We must care enough to observe and understand the problems people experience. We must long to be closer to people who need our services.
Walgreens’ marketing strategy is observable—location matters. Build stores near neighborhoods. The pharmacy chain has 9,560 locations (as of the end of 2018) with stores in every state.
There’s an old phrase that Denzel Washington popularized—”If you hang around a barbershop long enough, you’ll eventually get a haircut.” While this phrase has an two-fold meaning, I prefer to focus on the embedded marketing lesson.
What can we do to encourage people who need us to hang around a little longer?
Can we influence others to read our content and come back for more?
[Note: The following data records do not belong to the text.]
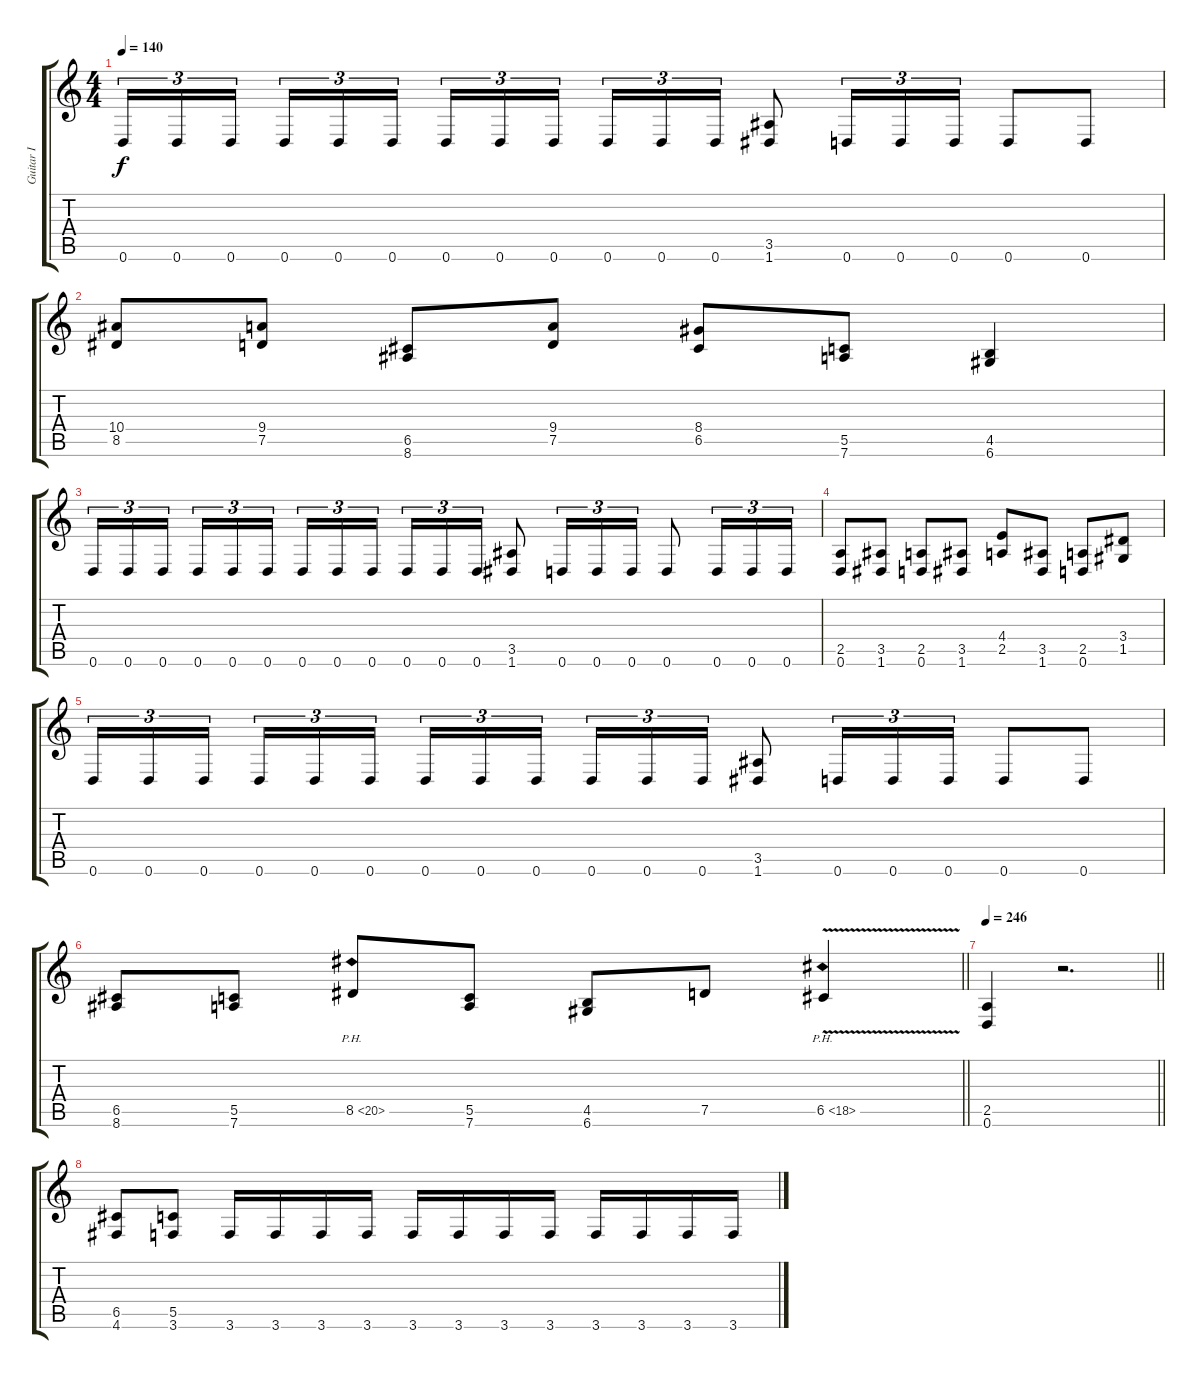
\track ("Guitar I" "Guitar I") {instrument distortionguitar}
\staff {score tabs}
\tuning (D4 A3 F3 C3 G2 D2) {hide}
\ts (4 4)
\tempo 140
\clef g2
\ks c
0.6.16{tu (3 2) dy f} 0.6.16{tu (3 2)} 0.6.16{tu (3 2) beam splitsecondary} 0.6.16{tu (3 2)} 0.6.16{tu (3 2)} 0.6.16{tu (3 2)} 0.6.16{tu (3 2)} 0.6.16{tu (3 2)} 0.6.16{tu (3 2) beam splitsecondary} 0.6.16{tu (3 2)} 0.6.16{tu (3 2)} 0.6.16{tu (3 2)} (3.5 1.6).8 0.6.16{tu (3 2)} 0.6.16{tu (3 2)} 0.6.16{tu (3 2)} 0.6.8 0.6.8 |
(10.4 8.5).8 (9.4 7.5).8 (6.5 8.6).8 (9.4 7.5).8 (8.4 6.5).8 (5.5 7.6).8 (4.5 6.6).4 |
0.6.16{tu (3 2)} 0.6.16{tu (3 2)} 0.6.16{tu (3 2) beam splitsecondary} 0.6.16{tu (3 2)} 0.6.16{tu (3 2)} 0.6.16{tu (3 2)} 0.6.16{tu (3 2)} 0.6.16{tu (3 2)} 0.6.16{tu (3 2) beam splitsecondary} 0.6.16{tu (3 2)} 0.6.16{tu (3 2)} 0.6.16{tu (3 2)} (3.5 1.6).8 0.6.16{tu (3 2)} 0.6.16{tu (3 2)} 0.6.16{tu (3 2)} 0.6.8 0.6.16{tu (3 2)} 0.6.16{tu (3 2)} 0.6.16{tu (3 2)} |
(2.5 0.6).8 (3.5 1.6).8 (2.5 0.6).8 (3.5 1.6).8 (4.4 2.5).8 (3.5 1.6).8 (2.5 0.6).8 (3.4 1.5).8 |
0.6.16{tu (3 2)} 0.6.16{tu (3 2)} 0.6.16{tu (3 2) beam splitsecondary} 0.6.16{tu (3 2)} 0.6.16{tu (3 2)} 0.6.16{tu (3 2)} 0.6.16{tu (3 2)} 0.6.16{tu (3 2)} 0.6.16{tu (3 2) beam splitsecondary} 0.6.16{tu (3 2)} 0.6.16{tu (3 2)} 0.6.16{tu (3 2)} (3.5 1.6).8 0.6.16{tu (3 2)} 0.6.16{tu (3 2)} 0.6.16{tu (3 2)} 0.6.8 0.6.8 |
\barLineRight lightlight
(6.5 8.6).8 (5.5 7.6).8 8.5{ph 12}.8 (5.5 7.6).8 (4.5 6.6).8 7.5.8 6.5{ph 12 v}.4 |
\section ("" "")
\tempo 246
\barLineRight lightlight
(2.5 0.6).4 r.2{d} |
\section ("" "")
(6.5 4.6).8 (5.5 3.6).8 3.6.16 3.6.16 3.6.16 3.6.16 3.6.16 3.6.16 3.6.16 3.6.16 3.6.16 3.6.16 3.6.16 3.6.16
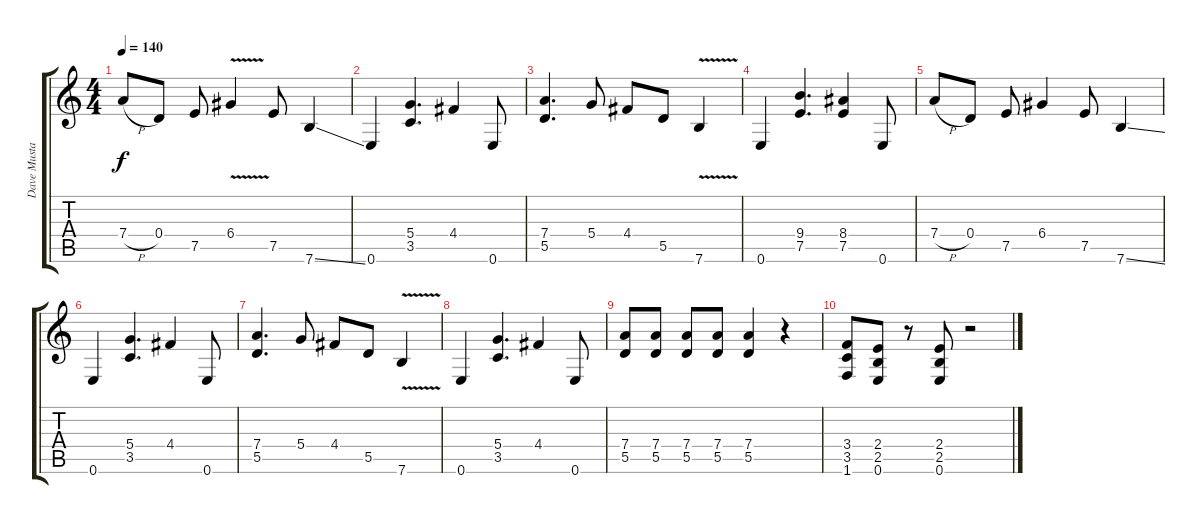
\track ("Dave Mustane (Overdriven Guitar)" "Dave Musta") {instrument distortionguitar}
\staff {score tabs}
\tuning (E4 B3 G3 D3 A2 E2) {hide}
\ts (4 4)
\tempo 140
\clef g2
\ks c
7.4{h}.8{dy f} 0.4.8 7.5.8 6.4{v}.4 7.5.8 7.6{ss}.4 |
0.6.4 (5.4 3.5).4{d} 4.4.4 0.6.8 |
(7.4 5.5).4{d} 5.4.8 4.4.8 5.5.8 7.6{v}.4 |
0.6.4 (9.4 7.5).4{d} (8.4 7.5).4 0.6.8 |
7.4{h}.8 0.4.8 7.5.8 6.4.4 7.5.8 7.6{ss}.4 |
0.6.4 (5.4 3.5).4{d} 4.4.4 0.6.8 |
(7.4 5.5).4{d} 5.4.8 4.4.8 5.5.8 7.6{v}.4 |
0.6.4 (5.4 3.5).4{d} 4.4.4 0.6.8 |
(7.4 5.5).8 (7.4 5.5).8 (7.4 5.5).8 (7.4 5.5).8 (7.4 5.5).4 r.4 |
(3.4 3.5 1.6).8 (2.4 2.5 0.6).8 r.8 (2.4 2.5 0.6).8 r.2
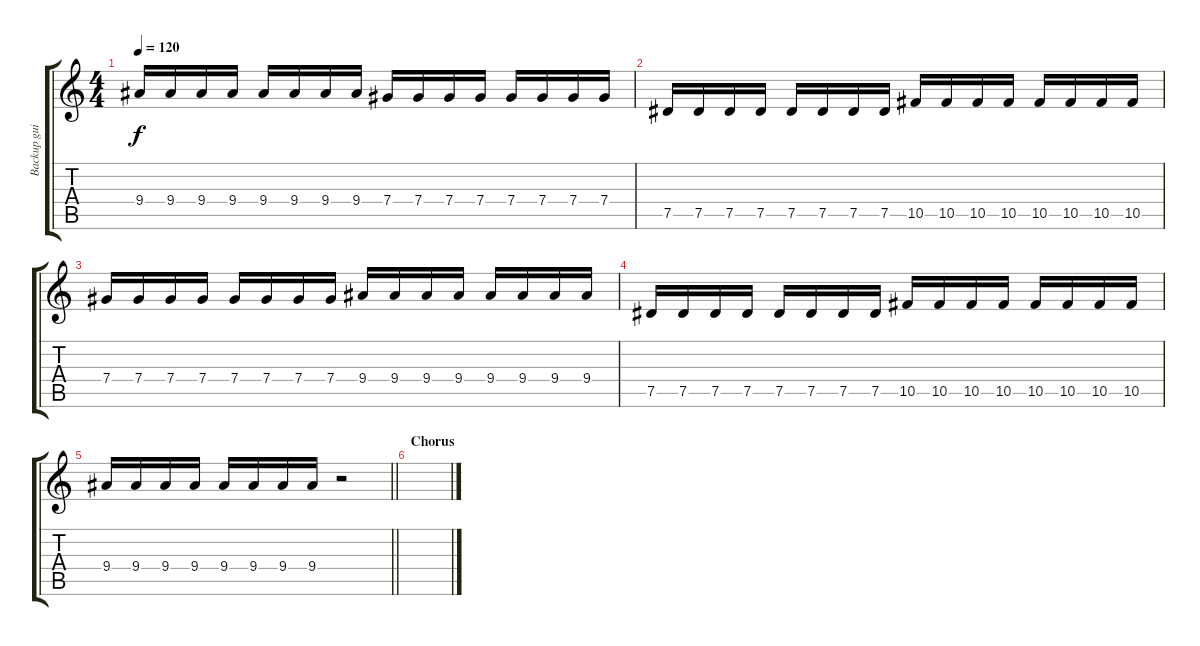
\track ("Backup guitar" "Backup gui") {instrument distortionguitar}
\staff {score tabs}
\tuning (Eb4 Bb3 Gb3 Db3 Ab2 Eb2) {hide}
\ts (4 4)
\tempo 120
\clef g2
\ks c
9.4.16{dy f} 9.4.16 9.4.16 9.4.16 9.4.16 9.4.16 9.4.16 9.4.16 7.4.16 7.4.16 7.4.16 7.4.16 7.4.16 7.4.16 7.4.16 7.4.16 |
7.5.16 7.5.16 7.5.16 7.5.16 7.5.16 7.5.16 7.5.16 7.5.16 10.5.16 10.5.16 10.5.16 10.5.16 10.5.16 10.5.16 10.5.16 10.5.16 |
7.4.16 7.4.16 7.4.16 7.4.16 7.4.16 7.4.16 7.4.16 7.4.16 9.4.16 9.4.16 9.4.16 9.4.16 9.4.16 9.4.16 9.4.16 9.4.16 |
7.5.16 7.5.16 7.5.16 7.5.16 7.5.16 7.5.16 7.5.16 7.5.16 10.5.16 10.5.16 10.5.16 10.5.16 10.5.16 10.5.16 10.5.16 10.5.16 |
\barLineRight lightlight
9.4.16 9.4.16 9.4.16 9.4.16 9.4.16 9.4.16 9.4.16 9.4.16 r.2 |
\section ("" "Chorus")
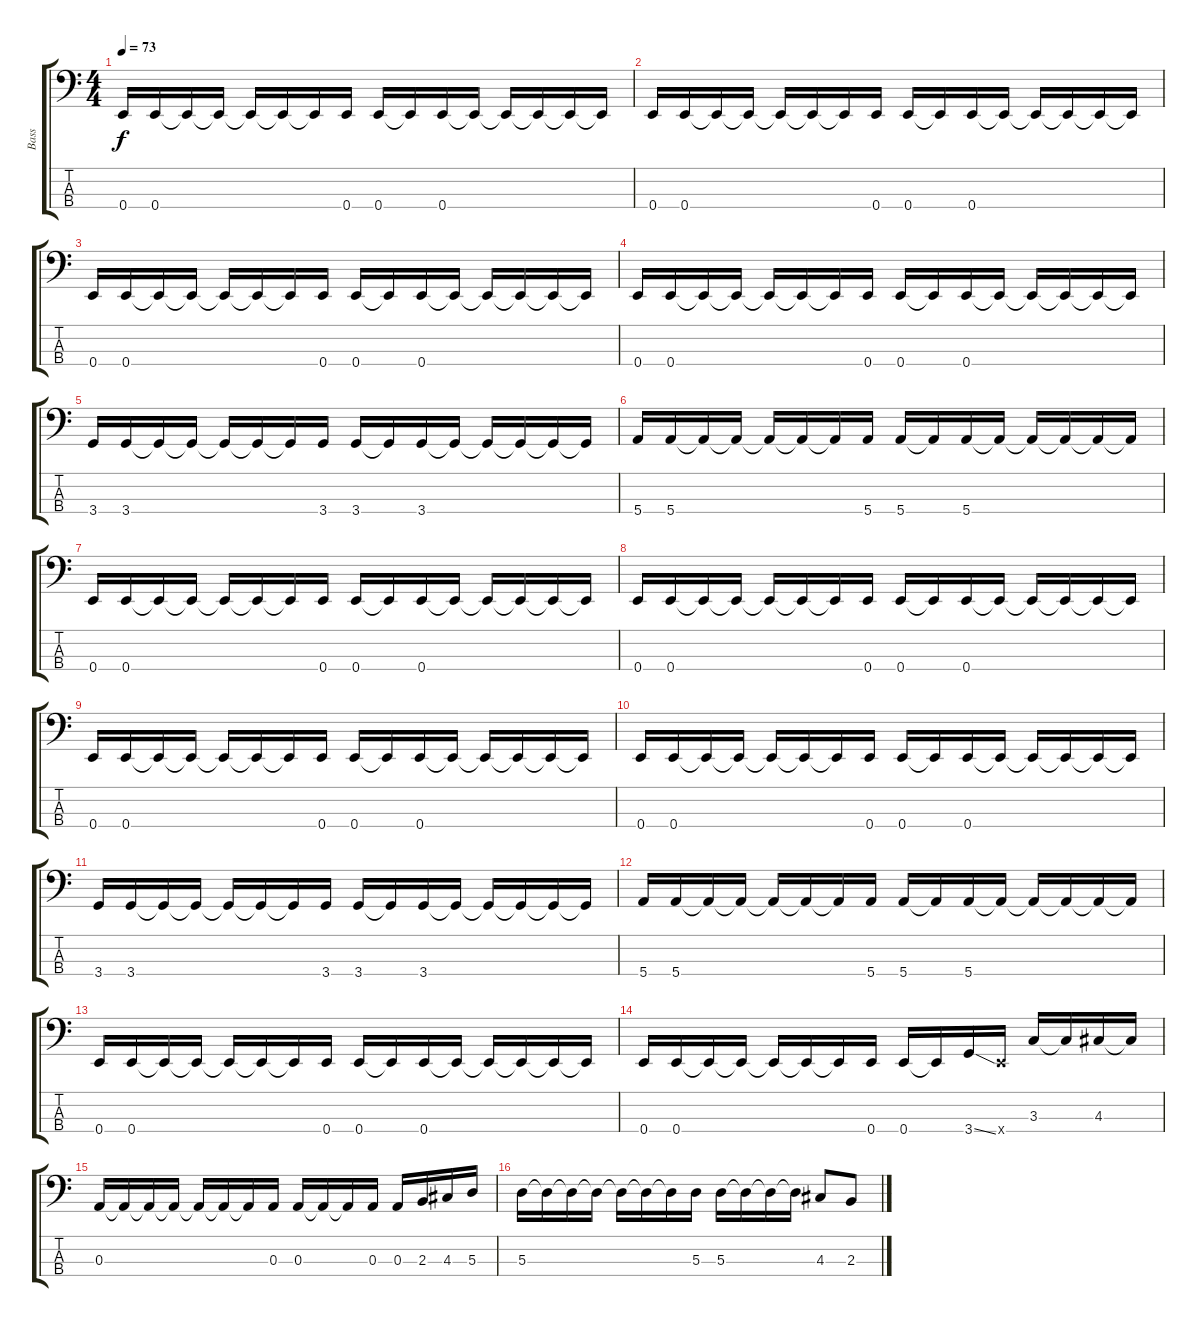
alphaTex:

\track ("Bass" "Bass") {instrument electricbassfinger}
\staff {score tabs}
\tuning (G2 D2 A1 E1) {hide}
\ts (4 4)
\tempo 73
\clef f4
\ks c
0.4.16{dy f instrument electricbassfinger} 0.4.16 0.4{t}.16 0.4{t}.16 0.4{t}.16 0.4{t}.16 0.4{t}.16 0.4.16 0.4.16 0.4{t}.16 0.4.16 0.4{t}.16 0.4{t}.16 0.4{t}.16 0.4{t}.16 0.4{t}.16 |
0.4.16 0.4.16 0.4{t}.16 0.4{t}.16 0.4{t}.16 0.4{t}.16 0.4{t}.16 0.4.16 0.4.16 0.4{t}.16 0.4.16 0.4{t}.16 0.4{t}.16 0.4{t}.16 0.4{t}.16 0.4{t}.16 |
0.4.16 0.4.16 0.4{t}.16 0.4{t}.16 0.4{t}.16 0.4{t}.16 0.4{t}.16 0.4.16 0.4.16 0.4{t}.16 0.4.16 0.4{t}.16 0.4{t}.16 0.4{t}.16 0.4{t}.16 0.4{t}.16 |
0.4.16 0.4.16 0.4{t}.16 0.4{t}.16 0.4{t}.16 0.4{t}.16 0.4{t}.16 0.4.16 0.4.16 0.4{t}.16 0.4.16 0.4{t}.16 0.4{t}.16 0.4{t}.16 0.4{t}.16 0.4{t}.16 |
3.4.16 3.4.16 3.4{t}.16 3.4{t}.16 3.4{t}.16 3.4{t}.16 3.4{t}.16 3.4.16 3.4.16 3.4{t}.16 3.4.16 3.4{t}.16 3.4{t}.16 3.4{t}.16 3.4{t}.16 3.4{t}.16 |
5.4.16 5.4.16 5.4{t}.16 5.4{t}.16 5.4{t}.16 5.4{t}.16 5.4{t}.16 5.4.16 5.4.16 5.4{t}.16 5.4.16 5.4{t}.16 5.4{t}.16 5.4{t}.16 5.4{t}.16 5.4{t}.16 |
0.4.16 0.4.16 0.4{t}.16 0.4{t}.16 0.4{t}.16 0.4{t}.16 0.4{t}.16 0.4.16 0.4.16 0.4{t}.16 0.4.16 0.4{t}.16 0.4{t}.16 0.4{t}.16 0.4{t}.16 0.4{t}.16 |
0.4.16 0.4.16 0.4{t}.16 0.4{t}.16 0.4{t}.16 0.4{t}.16 0.4{t}.16 0.4.16 0.4.16 0.4{t}.16 0.4.16 0.4{t}.16 0.4{t}.16 0.4{t}.16 0.4{t}.16 0.4{t}.16 |
0.4.16 0.4.16 0.4{t}.16 0.4{t}.16 0.4{t}.16 0.4{t}.16 0.4{t}.16 0.4.16 0.4.16 0.4{t}.16 0.4.16 0.4{t}.16 0.4{t}.16 0.4{t}.16 0.4{t}.16 0.4{t}.16 |
0.4.16 0.4.16 0.4{t}.16 0.4{t}.16 0.4{t}.16 0.4{t}.16 0.4{t}.16 0.4.16 0.4.16 0.4{t}.16 0.4.16 0.4{t}.16 0.4{t}.16 0.4{t}.16 0.4{t}.16 0.4{t}.16 |
3.4.16 3.4.16 3.4{t}.16 3.4{t}.16 3.4{t}.16 3.4{t}.16 3.4{t}.16 3.4.16 3.4.16 3.4{t}.16 3.4.16 3.4{t}.16 3.4{t}.16 3.4{t}.16 3.4{t}.16 3.4{t}.16 |
5.4.16 5.4.16 5.4{t}.16 5.4{t}.16 5.4{t}.16 5.4{t}.16 5.4{t}.16 5.4.16 5.4.16 5.4{t}.16 5.4.16 5.4{t}.16 5.4{t}.16 5.4{t}.16 5.4{t}.16 5.4{t}.16 |
0.4.16 0.4.16 0.4{t}.16 0.4{t}.16 0.4{t}.16 0.4{t}.16 0.4{t}.16 0.4.16 0.4.16 0.4{t}.16 0.4.16 0.4{t}.16 0.4{t}.16 0.4{t}.16 0.4{t}.16 0.4{t}.16 |
0.4.16 0.4.16 0.4{t}.16 0.4{t}.16 0.4{t}.16 0.4{t}.16 0.4{t}.16 0.4.16 0.4.16 0.4{t}.16 3.4{ss}.16 0.4{x}.16 3.3.16 3.3{t}.16 4.3.16 4.3{t}.16 |
0.3.16 0.3{t}.16 0.3{t}.16 0.3{t}.16 0.3{t}.16 0.3{t}.16 0.3{t}.16 0.3.16 0.3.16 0.3{t}.16 0.3{t}.16 0.3.16 0.3.16 2.3.16 4.3.16 5.3.16 |
5.3.16 5.3{t}.16 5.3{t}.16 5.3{t}.16 5.3{t}.16 5.3{t}.16 5.3{t}.16 5.3.16 5.3.16 5.3{t}.16 5.3{t}.16 5.3{t}.16 4.3.8 2.3.8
Can we repeatedly deliver value in a podcast and build an audience? Can we build and maintain a website that delivers information and value to every targeted visitor?
- Clearly define who you are called to serve.
- Do what you can repeatedly do well.
- Strive for continuous improvement in your lane.
- Over-communicate with people who need you.
- Think transformation over transactions.
Jesus spoke clearly and often to His disciples about their need to remain. As recorded in John 15, Jesus cautioned His disciples to “remain” eight times in this single passage. Jesus knew the disciples would be tempted to leave the Way. He knew they would be distracted. He knew they would need the Holy Spirit to help them remain. So He sent them the Comforter.
As we remain near the cross, we remain close to those we are called to serve.